On the 7th of May, 1977, the poet Philip Larkin gave Monica Jones the book 'Thorburn's Mammals' for her 55th birthday. Inside the flyleaf, he wrote:
'The little lives of earth and form,
Of finding food, and keeping warm,
Are not like ours, and yet
A kinship lingers nonetheless:
We hanker for the homeliness
Of den, and hole, and set.
And this identity we feel
- Perhaps not right, perhaps not real -
Will link us constantly;
I see the rock, the clay, the chalk,
The flattened grass, the swaying stalk,
And it is you I see.'
The poem was not published in his lifetime, but it was offered by Monica to Anthony Thwaite for the first edition of Collected Poems in 1988. Since then, it has become one of Larkin's best loved poems.
Larkin usually worked over his poems for weeks and months, but just a single draft of this one exists, dated 6 May 1977 (the day before Monica's birthday), inserted as a loose sheet into the back of one of his workbooks. There are just a few minor differences to the final text. (Reference Burnett, 2014).

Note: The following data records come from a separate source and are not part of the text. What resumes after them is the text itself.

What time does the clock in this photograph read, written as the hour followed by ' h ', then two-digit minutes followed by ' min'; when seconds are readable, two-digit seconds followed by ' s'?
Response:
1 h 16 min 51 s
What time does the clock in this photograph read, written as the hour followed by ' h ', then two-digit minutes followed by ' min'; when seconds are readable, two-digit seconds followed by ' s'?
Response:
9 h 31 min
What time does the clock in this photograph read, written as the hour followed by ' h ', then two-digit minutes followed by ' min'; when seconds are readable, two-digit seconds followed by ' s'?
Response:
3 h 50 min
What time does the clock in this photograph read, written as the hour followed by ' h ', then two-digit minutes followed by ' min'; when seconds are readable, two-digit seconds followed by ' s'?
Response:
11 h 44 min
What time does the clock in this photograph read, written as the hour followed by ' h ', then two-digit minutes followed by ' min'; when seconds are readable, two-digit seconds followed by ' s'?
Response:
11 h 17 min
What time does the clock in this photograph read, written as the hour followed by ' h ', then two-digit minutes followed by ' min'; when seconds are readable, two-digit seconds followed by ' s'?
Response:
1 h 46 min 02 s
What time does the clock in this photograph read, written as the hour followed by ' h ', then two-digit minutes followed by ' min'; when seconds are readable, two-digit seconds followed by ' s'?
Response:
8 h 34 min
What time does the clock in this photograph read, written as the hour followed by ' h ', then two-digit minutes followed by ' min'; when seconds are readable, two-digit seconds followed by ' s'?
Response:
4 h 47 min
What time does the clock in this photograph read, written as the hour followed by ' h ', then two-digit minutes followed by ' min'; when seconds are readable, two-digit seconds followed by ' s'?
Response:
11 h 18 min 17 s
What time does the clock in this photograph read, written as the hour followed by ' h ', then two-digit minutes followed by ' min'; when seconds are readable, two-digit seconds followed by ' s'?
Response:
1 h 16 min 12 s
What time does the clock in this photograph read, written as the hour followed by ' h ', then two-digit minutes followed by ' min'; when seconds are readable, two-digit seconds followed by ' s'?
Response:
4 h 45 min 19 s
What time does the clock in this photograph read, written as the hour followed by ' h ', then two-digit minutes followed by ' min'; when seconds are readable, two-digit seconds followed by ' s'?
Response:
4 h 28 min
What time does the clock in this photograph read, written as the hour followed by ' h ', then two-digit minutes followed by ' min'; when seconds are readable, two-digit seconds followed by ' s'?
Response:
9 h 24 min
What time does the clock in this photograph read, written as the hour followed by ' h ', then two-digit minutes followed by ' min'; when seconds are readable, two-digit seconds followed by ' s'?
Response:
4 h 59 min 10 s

Archibald Thorburn was an artist who specialised in paintings of wildlife. His 'Thorburn's Mammals', originally published in two volumes in 1920 and 1921, contains fifty colour prints depicting almost all the species of mammals in the British Isles. The 1974 reissue has an introduction by David Attenborough.
And here are two geese, two hares, a rabbit and a mouse at the feet of St Francis, a detail of glass by Powell & Sons, 1920 at Aldborough, Norfolk. A partridge looks in from the top. Little lives.